The NEC should, by rule, establish and maintain our own press, radio and TV. To state the obvious, tweeting and texting have severe limits. They are brilliant mediums for transmitting simple, short and sharp messages to the already converted, but, when it comes to complex ideas, debating history and charting out political strategies, they are worse than useless. We should provide time and space for controversy and the whole range of different opinions within the party. Without that our media will be dull, lifeless, pointless. We should also take full advantage of parliamentary immunity to circumvent the oppressive libel laws. Then we can say the unsayable. That would prove to be electric in terms of shaping and mobilising public opinion.

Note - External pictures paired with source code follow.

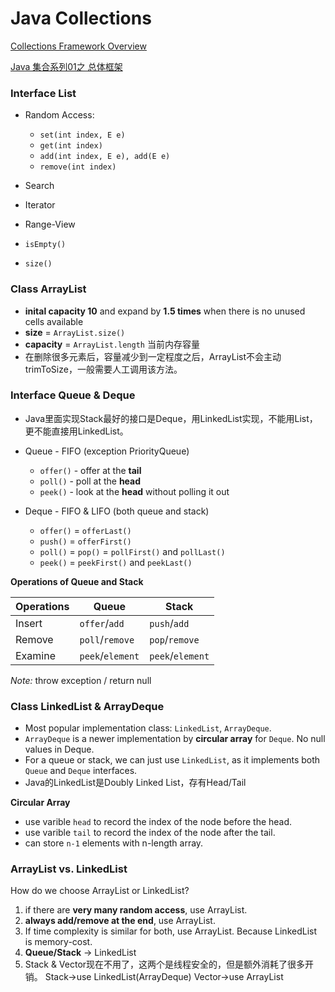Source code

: <extoc></extoc>

# Java Collections

[Collections Framework Overview](https://docs.oracle.com/javase/8/docs/technotes/guides/collections/overview.html)

[Java 集合系列01之 总体框架](http://www.cnblogs.com/skywang12345/p/3308498.html)



### Interface List

- Random Access:
    - `set(int index, E e)`
    - `get(int index)`
    - `add(int index, E e), add(E e)`
    - `remove(int index)`

- Search
- Iterator
- Range-View
- `isEmpty()`
- `size()`

### Class ArrayList

- **inital capacity 10** and expand by **1.5 times** when there is no unused cells available 
- **size** = `ArrayList.size()`
- **capacity** = `ArrayList.length` 当前内存容量
- 在删除很多元素后，容量减少到一定程度之后，ArrayList不会主动trimToSize，一般需要人工调用该方法。


### Interface Queue & Deque

- Java里面实现Stack最好的接口是Deque，用LinkedList实现，不能用List，更不能直接用LinkedList。

- Queue - FIFO (exception PriorityQueue)
    - `offer()` - offer at the **tail**
    - `poll()` - poll at the **head**
    - `peek()` - look at the **head** without polling it out

- Deque - FIFO & LIFO (both queue and stack)
    - `offer()` = `offerLast()`
    - `push()` = `offerFirst()`
    - `poll()` = `pop()` =  `pollFirst()` and `pollLast()`
    - `peek()` = `peekFirst()` and `peekLast()`

__Operations of Queue and Stack__

|    Operations    |    Queue      |    Stack    |
|       ----       |     ----      |     ----    |
| Insert  |   `offer`/`add`|`push`/`add` |
| Remove | `poll`/`remove` | `pop`/`remove`  |
| Examine| `peek`/`element`| `peek`/`element`|
*Note:* throw exception / return null

### Class LinkedList & ArrayDeque

- Most popular implementation class: `LinkedList`, `ArrayDeque`.
- `ArrayDeque` is a newer implementation by **circular array** for `Deque`. No null values in Deque.
- For a queue or stack, we can just use `LinkedList`, as it implements both `Queue` and `Deque` interfaces.
- Java的LinkedList是Doubly Linked List，存有Head/Tail


__Circular Array__

- use varible `head` to record the index of the node before the head.
- use varible `tail` to record the index of the node after the tail.
- can store `n-1` elements with n-length array.

### ArrayList vs. LinkedList

How do we choose ArrayList or LinkedList?
1. if there are **very many random access**, use ArrayList.
2. **always add/remove at the end**, use ArrayList.
3. If time complexity is similar for both, use ArrayList. Because LinkedList is memory-cost.
4. **Queue/Stack** -> LinkedList
5. Stack & Vector现在不用了，这两个是线程安全的，但是额外消耗了很多开销。
    Stack->use LinkedList(ArrayDeque)
    Vector->use ArrayList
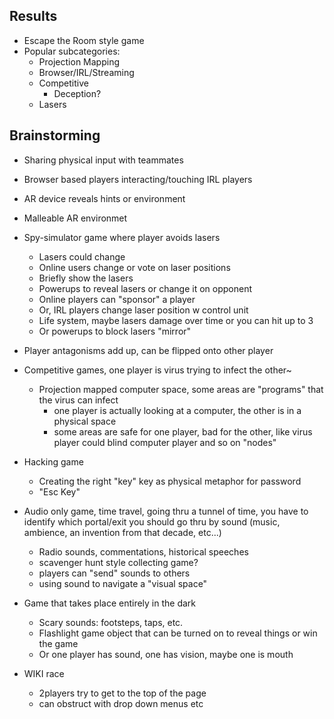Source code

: ## Results
+ Escape the Room style game
+ Popular subcategories:
	+ Projection Mapping
	+ Browser/IRL/Streaming
	+ Competitive
		+ Deception?
	+ Lasers

## Brainstorming
+ Sharing physical input with teammates
+ Browser based players interacting/touching IRL players
+ AR device reveals hints or environment
+ Malleable AR environmet
+ Spy-simulator game where player avoids lasers
	+ Lasers could change 
	+ Online users change or vote on laser positions
	+ Briefly show the lasers
	+ Powerups to reveal lasers or change it on opponent
	+ Online players can "sponsor" a player
	+ Or, IRL players change laser position w control unit
	+ Life system, maybe lasers damage over time or you can hit up to 3
	+ Or powerups to block lasers "mirror"
+ Player antagonisms add up, can be flipped onto other player

+ Competitive games, one player is virus trying to infect the other~
	+ Projection mapped computer space, some areas are "programs" that the virus can infect
		+ one player is actually looking at a computer, the other is in a 
		  physical space
		+ some areas are safe for one player, bad for the other, like virus
		  player could blind computer player and so on "nodes"
+ Hacking game
	+ Creating the right "key" key as physical metaphor for password
	+ "Esc Key"
	
+ Audio only game, time travel, going thru a tunnel of time, you have to identify which portal/exit you should go thru by sound (music, ambience, an invention from that decade, etc...)
	+ Radio sounds, commentations, historical speeches
	+ scavenger hunt style collecting game?
	+ players can "send" sounds to others
	+ using sound to navigate a "visual space"
	
+ Game that takes place entirely in the dark
	+ Scary sounds: footsteps, taps, etc.
	+ Flashlight game object that can be turned on to reveal things or win the game
	+ Or one player has sound, one has vision, maybe one is mouth
	
+ WIKI race
	+ 2players try to get to the top of the page
	+ can obstruct with drop down menus etc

13. We should adopt a new clause four. Not a return to the old 1918 version, but a commitment to working class rule and the aim of a stateless, classless, moneyless society, which embodies the principle, ‘From each according to their abilities, to each according to their needs’. That is what socialism is all about. Not a measly £10-per-hour “living wage”, shifting the tax balance and a state investment bank. No, re-establishing socialism in the mainstream of politics means committing the Labour Party to achieving a “democratic republic”.[8]

[1]. http://thirdavenue.org.uk/a-beginners-guide-to-the-labour-party-rulebook-part-2-reselection-of-mps.

[2]. www.progressonline.org.uk/2015/09/28/the-price-of-a-seat-in-parliament.

[3]. www.progressonline.org.uk/2015/09/28/the-price-of-a-seat-in-parliament.

[4]. http://thirdavenue.org.uk/a-beginners-guide-to-the-labour-party-rulebook-part-2-reselection-of-mps.

[5]. http://labourlist.org/2016/02/mcdonnell-and-woodcock-clash-over-plan-to-scrap-member-checks.

[6]. Independent Labour Party Report of the 18th annual conference London 1910, p59.

[7]. https://en.wikipedia.org/wiki/Leader_of_the_Opposition_(United_Kingdom).

[8]. Labour Party Marxists July 7 2016.